== Упражнения ==
a) Выведите из фрагмента о морали дословно отрывок от слов «Но это, конечно, не» до слов «обращения к абсолютам.» включительно.
b) Ответьте по фрагменту о морали на следующие вопросы.
(i) Что, согласно фрагменту, происходит в этике добродетелей?
(ii) В какой специфической форме предъявляются ценности, которые не очевидны для каждого отдельного субъекта?
(iii) Какой цели подчинено «свободное» исполнение нравственных норм в религиозной этике?
c) Продолжите фрагмент о морали, начав сразу после его последнего предложения.

━━━━━ Исходный фрагмент

Но это, конечно, не означает, что мораль изживает сама себя. Функции морали многообразны. В этике добродетелей происходит объединение моральных и иных прагматических мотивов бытия, и нравственная позиция индивида вполне может быть аргументирована здесь на основе принципа обогащения одних эмоций другими без обращения к абсолютам.

Понятно, что превращение добродетели любви в абстрактный принцип социальной связи подчиняет мораль задачам воспроизводства единства общественного бытия, которое не может быть совершенно разрозненным, хотя в реальности оно и раздирается многообразными социальными противоречиями. Сохранение целостности человеческого бытия - конечно, очень важная миссия. Но она не может служить единственной характеристикой морали. Последняя влияет также на целевые установки поведения людей, представляет систему ценностей, в которых отражаются конкретные задачи воспроизводства общественного бытия на данном этапе исторического развития. Но так как эти ценности не очевидны для каждого отдельного субъекта, специфической формой их предъявления, так же как и в случае прямых запретов, является должное. Это должное, однако, раскрывается как ценное в процессе обоснования морали и реально предстает для индивида благом тогда, когда он оказывается вовлеченным в деятельность по реализации данных ценностей, когда у него формируются соответствующие этой деятельности (не исключительно моральной) высшие социальные потребности. Процессы включения индивида в деятельность, формирования его потребностей не укладываются, конечно, в рамки простого теоретического обоснования морали. Они являются результатом воздействия последней как ценностно-нормативной системы на человека. Но это, с нашей точки зрения, совершенно не означает невозможность обоснования морали. В самом практическом воздействии морали на поведение человека заключены абсолютные, отчужденные от него начала, заключающиеся в факте предъявления нормы, выработанной не этим человеком, а являющейся результатом длительной исторической практики. Однако именно через теоретическое обоснование данные отчужденные от индивида элементы нравственной жизни могут получить разъяснение и в конце концов совпасть с его собственной нравственной волей. Это и будет означать обретение подлинной нравственной свободы, которая отсутствует, например, в религиозной этике, так как там "свободное" исполнение нравственных норм подчинено внеморальной эгоистической цели личного спасения, улучшения кармы, соединения с абсолютом и т.д.

━━━━━━━━━━
━━━━━ Приведённые данные

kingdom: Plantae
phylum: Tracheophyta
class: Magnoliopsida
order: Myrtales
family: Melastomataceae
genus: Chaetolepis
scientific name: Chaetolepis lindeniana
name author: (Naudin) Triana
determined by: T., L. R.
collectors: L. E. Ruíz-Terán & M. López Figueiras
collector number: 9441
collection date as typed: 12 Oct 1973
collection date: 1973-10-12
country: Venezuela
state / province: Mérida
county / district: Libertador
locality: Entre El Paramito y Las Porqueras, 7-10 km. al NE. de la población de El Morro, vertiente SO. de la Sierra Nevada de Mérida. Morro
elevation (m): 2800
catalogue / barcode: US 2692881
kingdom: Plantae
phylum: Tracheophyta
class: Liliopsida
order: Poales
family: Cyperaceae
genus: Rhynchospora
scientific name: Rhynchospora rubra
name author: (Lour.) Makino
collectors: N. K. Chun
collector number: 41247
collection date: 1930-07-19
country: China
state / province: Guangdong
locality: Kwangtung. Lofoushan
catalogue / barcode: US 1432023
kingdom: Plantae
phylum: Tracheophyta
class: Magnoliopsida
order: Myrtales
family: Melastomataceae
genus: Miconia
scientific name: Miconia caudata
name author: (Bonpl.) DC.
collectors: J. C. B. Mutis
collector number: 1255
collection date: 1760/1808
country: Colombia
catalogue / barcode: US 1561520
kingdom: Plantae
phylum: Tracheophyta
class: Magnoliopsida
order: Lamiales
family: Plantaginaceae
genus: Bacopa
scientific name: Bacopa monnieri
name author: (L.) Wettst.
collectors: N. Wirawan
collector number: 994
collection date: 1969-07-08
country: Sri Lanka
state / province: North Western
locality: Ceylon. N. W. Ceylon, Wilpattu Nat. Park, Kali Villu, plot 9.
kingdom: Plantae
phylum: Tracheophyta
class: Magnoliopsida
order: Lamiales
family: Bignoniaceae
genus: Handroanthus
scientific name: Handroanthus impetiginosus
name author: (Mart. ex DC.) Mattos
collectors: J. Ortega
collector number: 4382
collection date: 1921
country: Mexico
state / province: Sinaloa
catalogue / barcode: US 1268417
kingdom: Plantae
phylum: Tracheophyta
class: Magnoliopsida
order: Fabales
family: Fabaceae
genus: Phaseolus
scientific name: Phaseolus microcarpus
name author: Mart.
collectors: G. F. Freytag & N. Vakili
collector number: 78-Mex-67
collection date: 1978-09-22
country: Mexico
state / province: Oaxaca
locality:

━━━━━━━━━━

== Ответы к заданиям ==
a)
Но это, конечно, не означает, что мораль изживает сама себя. Функции морали многообразны. В этике добродетелей происходит объединение моральных и иных прагматических мотивов бытия, и нравственная позиция индивида вполне может быть аргументирована здесь на основе принципа обогащения одних эмоций другими без обращения к абсолютам.

b)
(i) В этике добродетелей происходит объединение моральных и иных прагматических мотивов бытия.
(ii) Специфической формой их предъявления является должное.
(iii) Оно подчинено внеморальной эгоистической цели личного спасения, улучшения кармы, соединения с абсолютом и т.д.

c)
3.4. ГУМАНИЗМ: ИДЕЯ ЛИЧНОСТИ В ЭТИКЕ

Попытки теоретического определения гуманизма

Идея гуманизма, наверное, одна из самых привлекательных и вместе с тем самых неопределенных в истории человеческой мысли. Действительно, есть гуманизм светский, христианский, социалистический, либеральный. В каждой из названных концепций имеется свое понимание гуманизма. Есть, однако, и общие черты гуманистического подхода. Многие согласятся с тем, что гуманизм предполагает заботу о человеке, стремление к улучшению условий его жизни, обеспечение удовлетворения его потребностей и развития талантов. Но даже эти, казалось бы, понятные положения при ближайшем рассмотрении могут породить дискуссию. Можно поставить вопросы о том, гуманно ли стремиться к удовлетворению всех потребностей человека или же, наоборот, какие-то из этих потребностей следует всемерно ограничить во имя развития других, гуманно ли стимулировать или даже принуждать человека к развитию его собственных талантов, или же, наоборот, - гуманно лишь предоставлять человеку возможности развития, избегая всякого давления на него со стороны общества?

Проблемы гуманизма получают в различных философских течениях далеко не однозначное решение.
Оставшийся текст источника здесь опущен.